The OSCAR Revolution
“Serve no whine before its time” is a bad pun attributed to Rob Pennington of NCSA at the very first OSCAR meeting, held in April 2000 at a hotel a stone's throw from Oak Ridge National Lab. A varied cast representing the national labs, academia and industry was assembled to discuss what was known at the time as the CCDK (Community Cluster Development Kit), which would morph into the OCG (Open Cluster Group) and their first project, OSCAR (the Open Source Cluster Application Resource).
The cast had broken clusters down into components and had assigned “czars” (leaders) and “whiners” (interested parties) for each component. The czars were to lead each component group, and the whiners were to whine loudly and often enough to make sure things got done on schedule, meeting the group's requirements. From that very first meeting when the czars and whiners were named, it was clear that OSCAR development would be different from all other software development that had gone before. After all, where else would one find companies like IBM, Dell, SGI and Intel working closely together to produce open solutions in a hotly contested space like clustering?

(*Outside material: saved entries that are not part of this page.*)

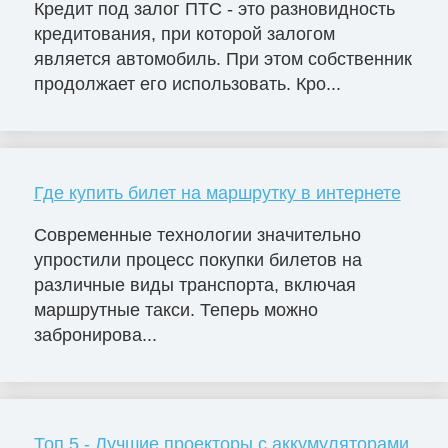
Кредит под залог ПТС - это разновидность
кредитования, при которой залогом
является автомобиль. При этом собственник
продолжает его использовать. Кро...
Где купить билет на маршрутку в интернете
Современные технологии значительно
упростили процесс покупки билетов на
различные виды транспорта, включая
маршрутные такси. Теперь можно
забронирова...
Топ 5 - Лучшие проекторы с аккумуляторами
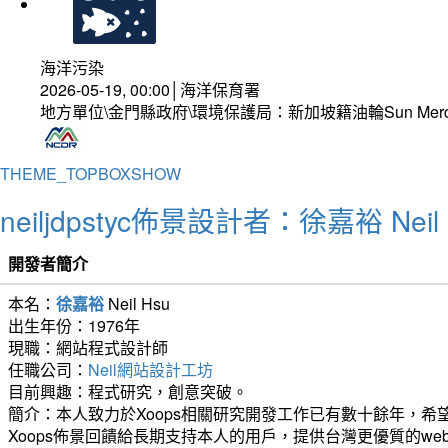
海洋污染
2026-05-19, 00:00│海洋保育署
地方單位\金門縣政府\環境保護局：新加坡籍油輪Sun Mer
THEME_TOPBOXSHOW
neiljdpstyc佈景設計者：徐嘉裕 Neil 
開發者簡介
本名：
徐嘉裕
Neil Hsu
出生年份：1976年
現職：網站程式設計師
任職公司：
Neil網站設計工坊
目前興趣：程式研究，創意突破。
簡介：本人致力於Xoops相關研究開發工作已有數十餘年，希望
Xoops佈景回饋給長期支持本人的用戶，提供台灣更優質的we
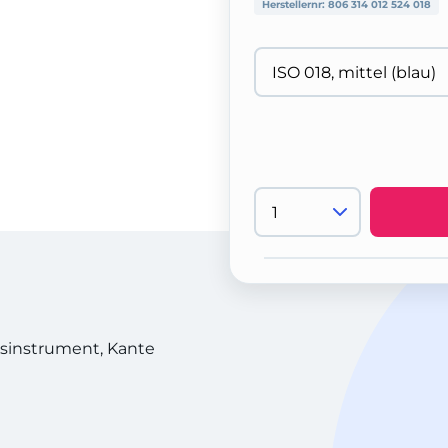
Herstellernr:
806 314 012 524 018
sinstrument, Kante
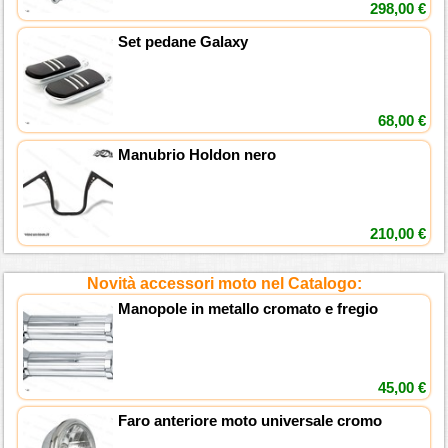
298,00 €
Set pedane Galaxy
68,00 €
Manubrio Holdon nero
210,00 €
Novità accessori moto nel Catalogo:
Manopole in metallo cromato e fregio
45,00 €
Faro anteriore moto universale cromo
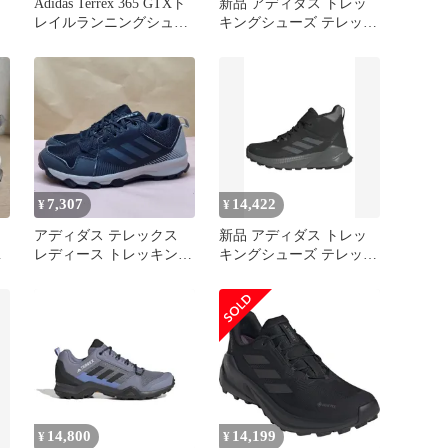
ア
Adidas Terrex 365 GTXト
新品 アディダス トレッ
レイルランニングシュー
キングシューズ テレック
-
ズ ブラック
ス イーストレイル 3 クラ
イマ ユニセックス大人
ズ
OPD96 コアブラック/カ
ーボン/グレーフォー
(JR4008) 27.0 cm
7,307
14,422
¥
¥
アディダス テレックス
新品 アディダス トレッ
ダ
レディース トレッキング
キングシューズ テレック
シューズ 240
ス トレイルメーカー 2 ミ
ッド GORE-TEX レディ
ース NJB87 コアブラッ
ク/カーボン/グレーフォ
ー (IE9066) 23.5 cm
14,800
14,199
¥
¥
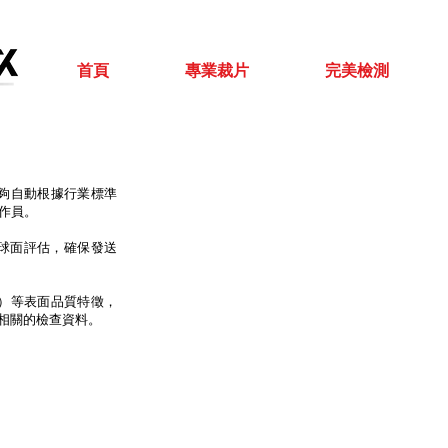
首頁
專業裁片
完美檢測
方案，能夠自動根據行業標準
操作員。
由球面評估，確保發送
準）等表面品質特徵，
相關的檢查資料。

The original idea for OSCAR came about over dinner at a DOE-sponsored cluster meeting at Argonne National Lab, where Dr. Timothy Mattson, a research scientist at Intel, and Dr. Stephen Scott, a research scientist at Oak Ridge National Lab, discussed the problem of getting Linux clusters accepted into the mainstream. The problem, they decided, was that it was just too difficult for noncomputer programmers to assemble their own cluster. Books like How to Build a Beowulf (Sterling, et. al.) would help the computer savvy understand the concepts and construct his or her first cluster, but there were still daunting problems. There was an enormous amount of code to download, all at differing levels of reliability, support, integration and documentation. Sometimes the documentation for various packages was dated and contradictory. There were many Linux distributions to choose from, each trying to distinguish themselves by being slightly different from the next distribution. This meant that some commands worked differently or that different packages had to be installed to get a service to work properly.
The problem, they decided, was that with everyone trying to build their own cluster to tap into cheap cluster computing, each cluster was being built from scratch. There had to be some economy in compiling the best available software, practices and documentation in a single spot, integrating the package on different types of hardware and making it available to users for free (as in free beer). This concept, making clusters easy to build for the nonprogrammer, is a central tenet of OSCAR.
The historic first meeting in Oak Ridge was attended by Tim Mattson and Stephen Scott, the leaders of the OCG; Gabriel Bonner from SGI; Dave Lombard from MSC.Software; Rob Pennington of NCSA; Greg Lindahl, now of Conservative Computers; Ken Briskey and myself from IBM; Greg Astfalk from HP; and Clay Taylor from MPI Software Technologies. Shortly after the first meeting, Broahn Mann from Veridian joined to bring his parallel scheduling skill to the team, as did Jeremy Enos and Neil Gorsuch from NCSA (who implemented SSH on OSCAR) and Mike Brim from Oak Ridge National Lab (who wrote most of the integration scripts and packaging). Most recently, Jeff Squyres and Brian Barrett from Indiana University joined the OSCAR Project representing LAM/MPI. The disparate group agreed on three major core principles:
That the adoption of clusters for mainstream, high-performance computing is inhibited by a lack of well-accepted software stacks that are robust and easy to use by the general user.
That the group embraces the open-source model of software distribution. Anything contributed to the group must be freely distributable, preferably as source code under the Berkeley open-source license.
That the group can accomplish its goals by propagating best-known practices built up through many years of hard work by cluster computing pioneers.
With these principles firmly in place, the group used a divide-and-conquer method to list the components that comprise clusters. The component groups decided on the best-known, open-source solutions for each component and presented the information to the group at large. Taken collectively, these best-known practices for each component comprised a viable cluster solution. Even with the component solutions in hand, there was a massive and time-consuming integration effort by Oak Ridge National Lab, led by Mike Brim and Brian Luethke, and a separate test effort, which was led by Jenwei Hsieh, Tau Leng and Yung-Chin Fang from Dell. Through their efforts, and face-to-face and remote-integration parties, OSCAR eventually morphed into something to share with the rest of the community.